The good news is that even though the store buffer might commit in a ordered way only the oldest store to L1, it can still get plenty of parallelism with respect to the rest of the memory subsystem by looking ahead in the store buffer and making prefetch RFO requests: trying to get the line in the E state in the local core even before the store first in line to commit to L1.

This approach doesn't violate ordering, since the stores are still written in program order, but it allows full parallelism when resolving L1 store misses. It is L1 store misses that really matter anyways: stores hits in L1 can commit rapidly, at least 1 per cycle, so committing a bunch of hits doens't help much: but getting MLP on store misses is very important, especially for scattered stores the prefetcher can't deal with.

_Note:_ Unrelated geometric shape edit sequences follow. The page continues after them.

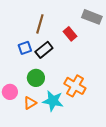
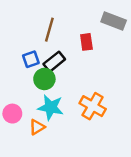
red rectangle: (70, 34) -> (86, 42), turned 32
green circle: (36, 78) -> (44, 79), moved
cyan star: (53, 101) -> (51, 107), moved

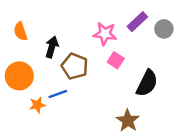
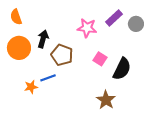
orange semicircle: (20, 31) -> (16, 17), moved
pink square: (116, 60) -> (100, 59), moved
orange circle: (19, 76) -> (19, 48), moved

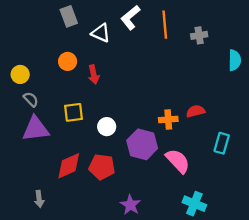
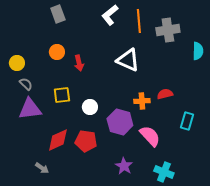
white triangle: (101, 33) -> (128, 60), moved, size x1.4
gray cross: (199, 35) -> (168, 30), size x1.6
gray arrow: (39, 199) -> (42, 168), moved, turned -48
purple star: (130, 205) -> (124, 166), moved

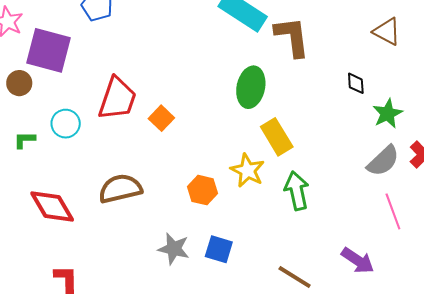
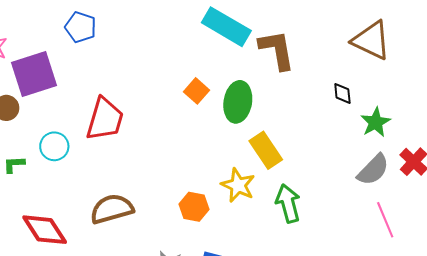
brown triangle: (387, 31) -> (371, 40), size x1.4
purple square: (48, 50) -> (34, 74), turned -30
orange square: (161, 118) -> (197, 91), moved

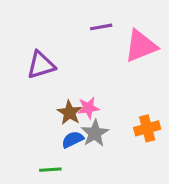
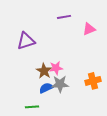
pink triangle: (141, 46) -> (89, 29), size x0.6
gray star: (95, 133) -> (60, 84), turned 30

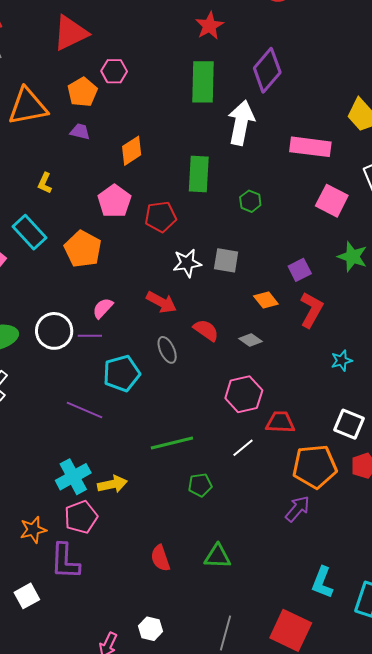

Do x86 chips actually use a technique like this? Almost certainly. Most convincingly, tests of a long series of random writes show a much better average latency than the full memory latency, implying MLP significantly better than one. You can also find patents like this one or this one where Intel describes pretty much exactly this method.

Still, nothing is perfect. There is some evidence that ordering concerns causes weird performance hiccups when stores are missing L1, even if they hit in L2.


1 It is certainly possible that it can commit stores out of order if in maintains the illusion of in-order commit, e.g., by not relinquishing ownership of cache lines written out of order until order is restored, but this is prone to deadlocks and other complicated cases, and I have no evidence that x86 does so.